▼
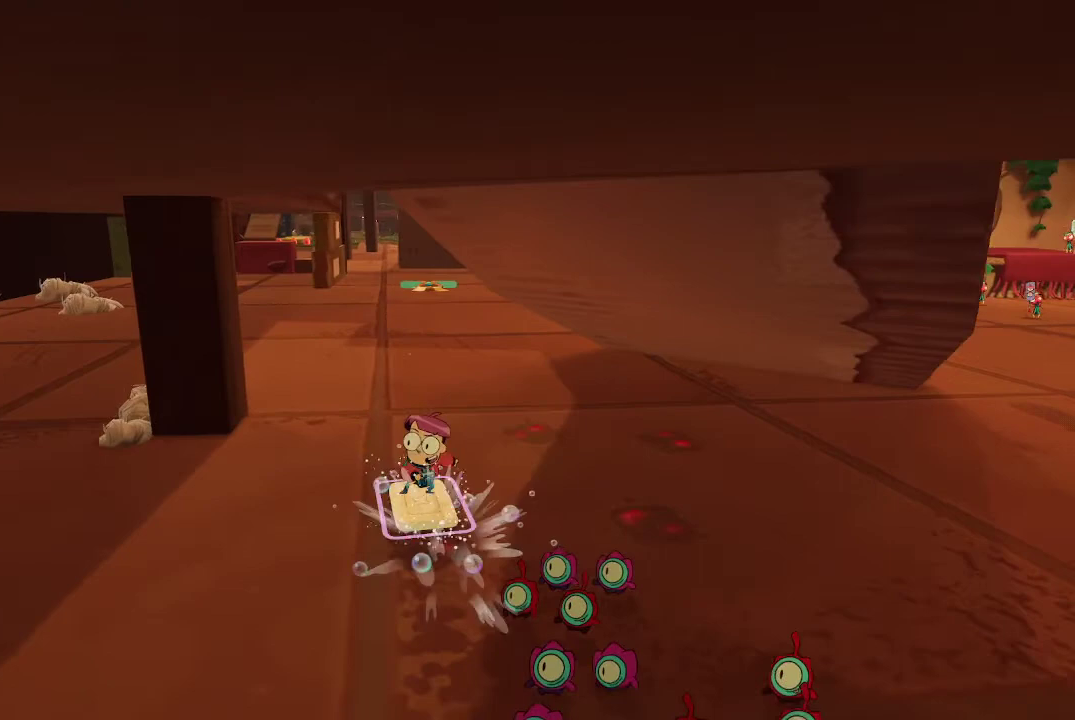
{"buttons": ["R1"], "left_stick": "up", "right_stick": "center", "events": []}
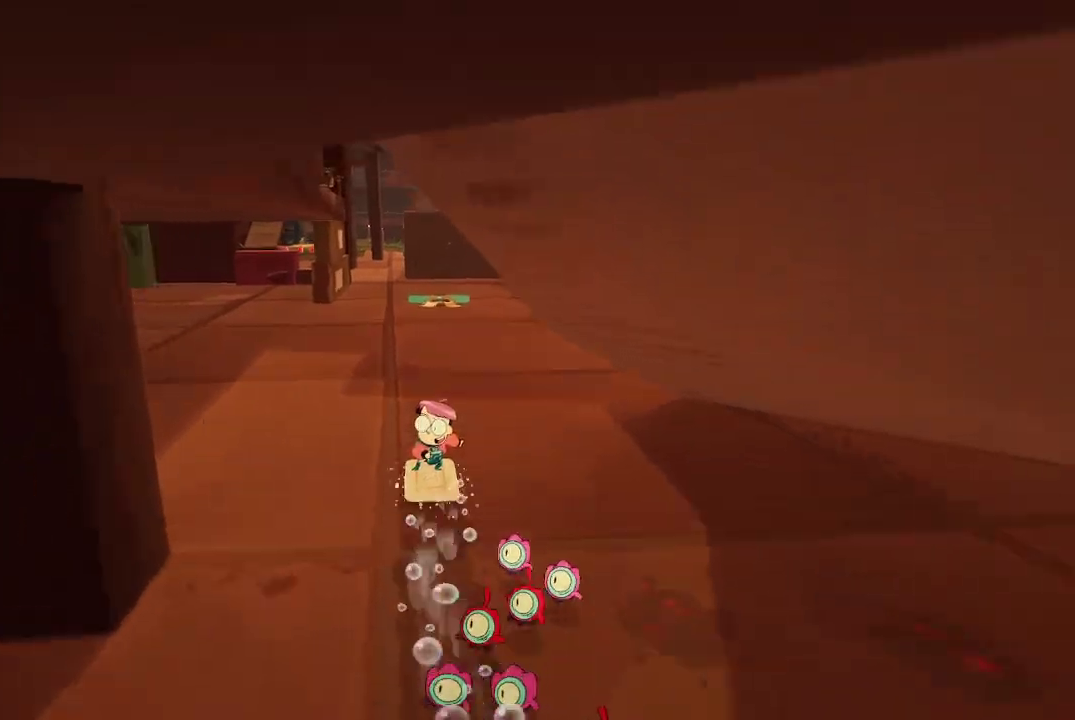
{"buttons": ["R1"], "left_stick": "up-right", "right_stick": "right", "events": [[67, "right_stick", "right"], [333, "left_stick", "up-right"]]}
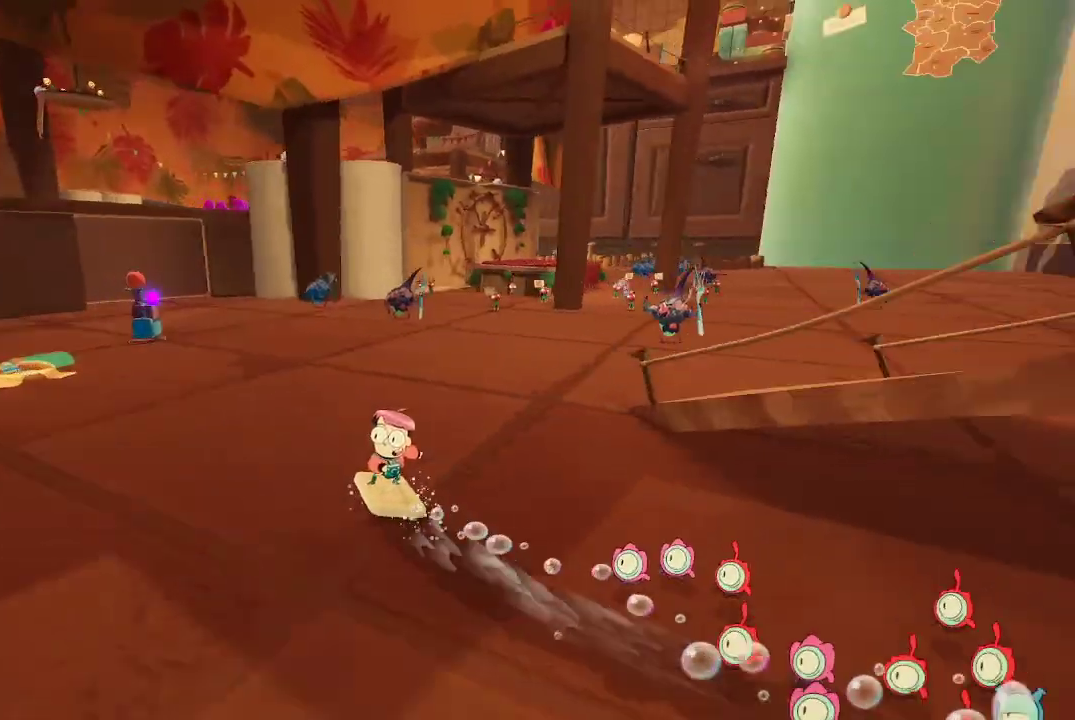
{"buttons": [], "left_stick": "up", "right_stick": "center", "events": [[67, "R1", "up"], [267, "left_stick", "up"], [333, "right_stick", "center"]]}
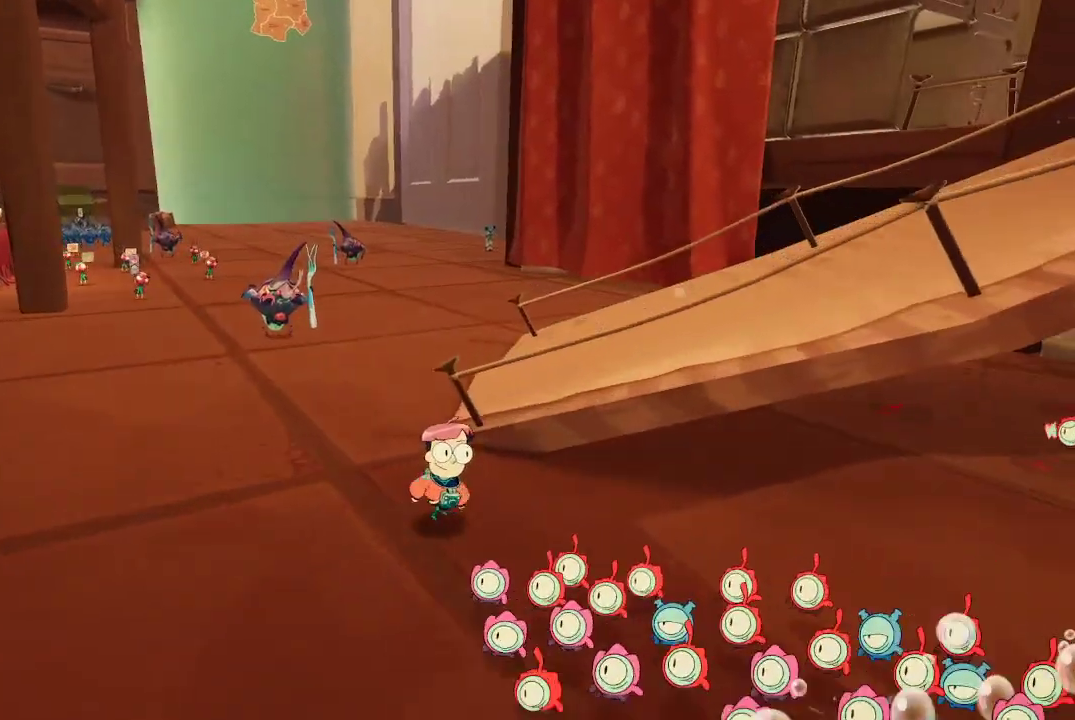
{"buttons": [], "left_stick": "up", "right_stick": "right", "events": [[67, "left_stick", "up-left"], [267, "left_stick", "up"], [300, "right_stick", "right"]]}
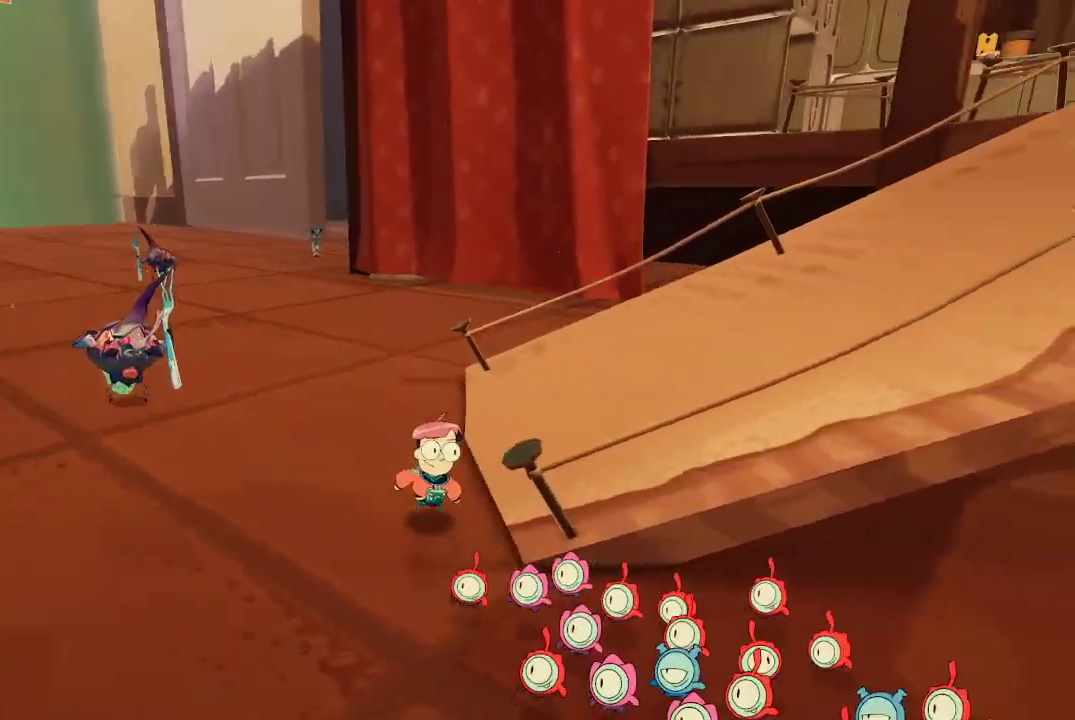
{"buttons": [], "left_stick": "up", "right_stick": "up-right", "events": [[400, "right_stick", "up-right"]]}
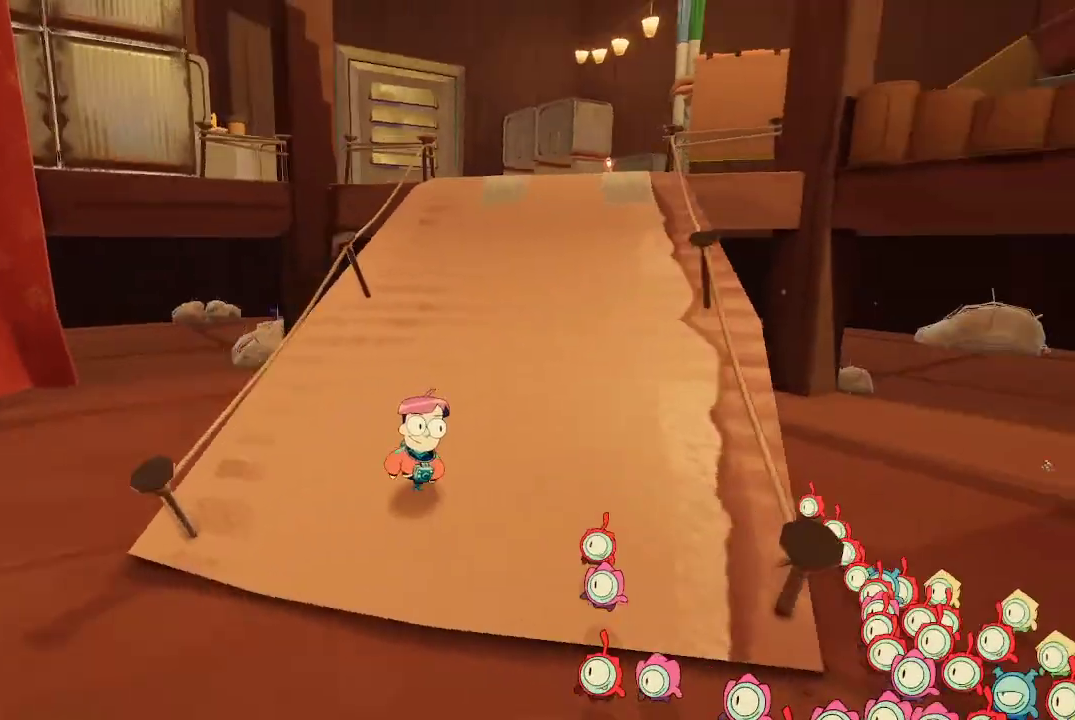
{"buttons": ["R1"], "left_stick": "up", "right_stick": "center", "events": [[67, "right_stick", "center"], [333, "R1", "down"]]}
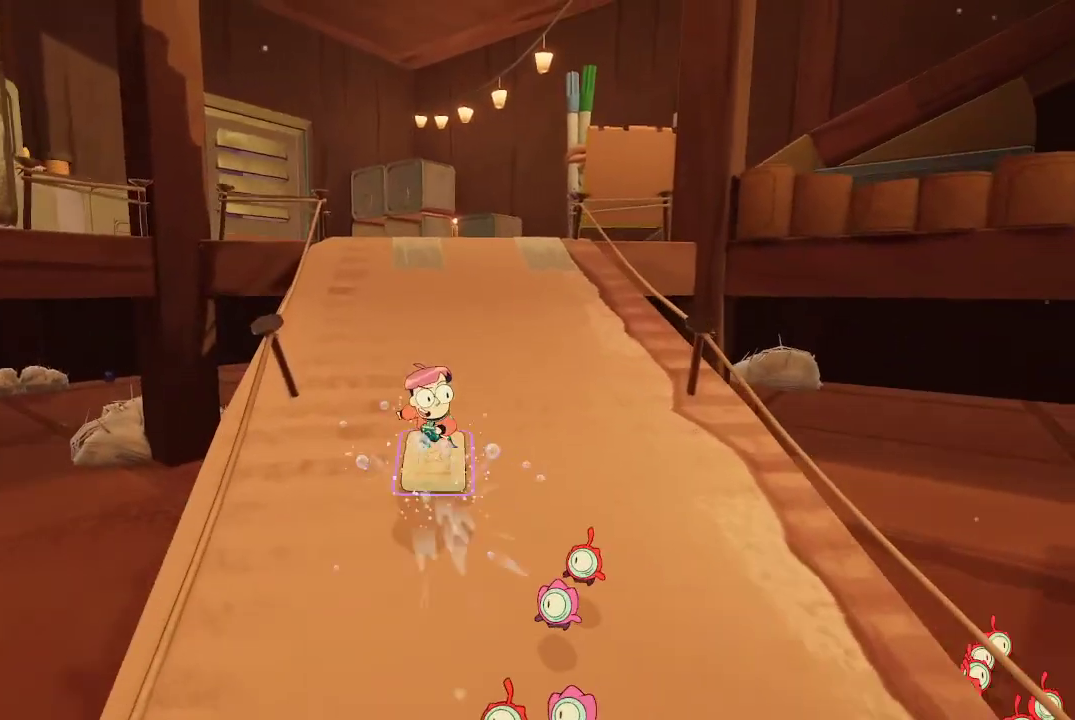
{"buttons": ["R1"], "left_stick": "up", "right_stick": "center", "events": [[200, "right_stick", "down"], [367, "right_stick", "center"], [400, "R2", "down"], [467, "R2", "up"]]}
▲
▶ [Work item] Without including the pictures, return each record above exactly as it stands.

▶ [Exercise result]
{"buttons": ["R1"], "left_stick": "up", "right_stick": "center", "events": []}
{"buttons": ["R1"], "left_stick": "up-right", "right_stick": "right", "events": [[67, "right_stick", "right"], [333, "left_stick", "up-right"]]}
{"buttons": [], "left_stick": "up", "right_stick": "center", "events": [[67, "R1", "up"], [267, "left_stick", "up"], [333, "right_stick", "center"]]}
{"buttons": [], "left_stick": "up", "right_stick": "right", "events": [[67, "left_stick", "up-left"], [267, "left_stick", "up"], [300, "right_stick", "right"]]}
{"buttons": [], "left_stick": "up", "right_stick": "up-right", "events": [[400, "right_stick", "up-right"]]}
{"buttons": ["R1"], "left_stick": "up", "right_stick": "center", "events": [[67, "right_stick", "center"], [333, "R1", "down"]]}
{"buttons": ["R1"], "left_stick": "up", "right_stick": "center", "events": [[200, "right_stick", "down"], [367, "right_stick", "center"], [400, "R2", "down"], [467, "R2", "up"]]}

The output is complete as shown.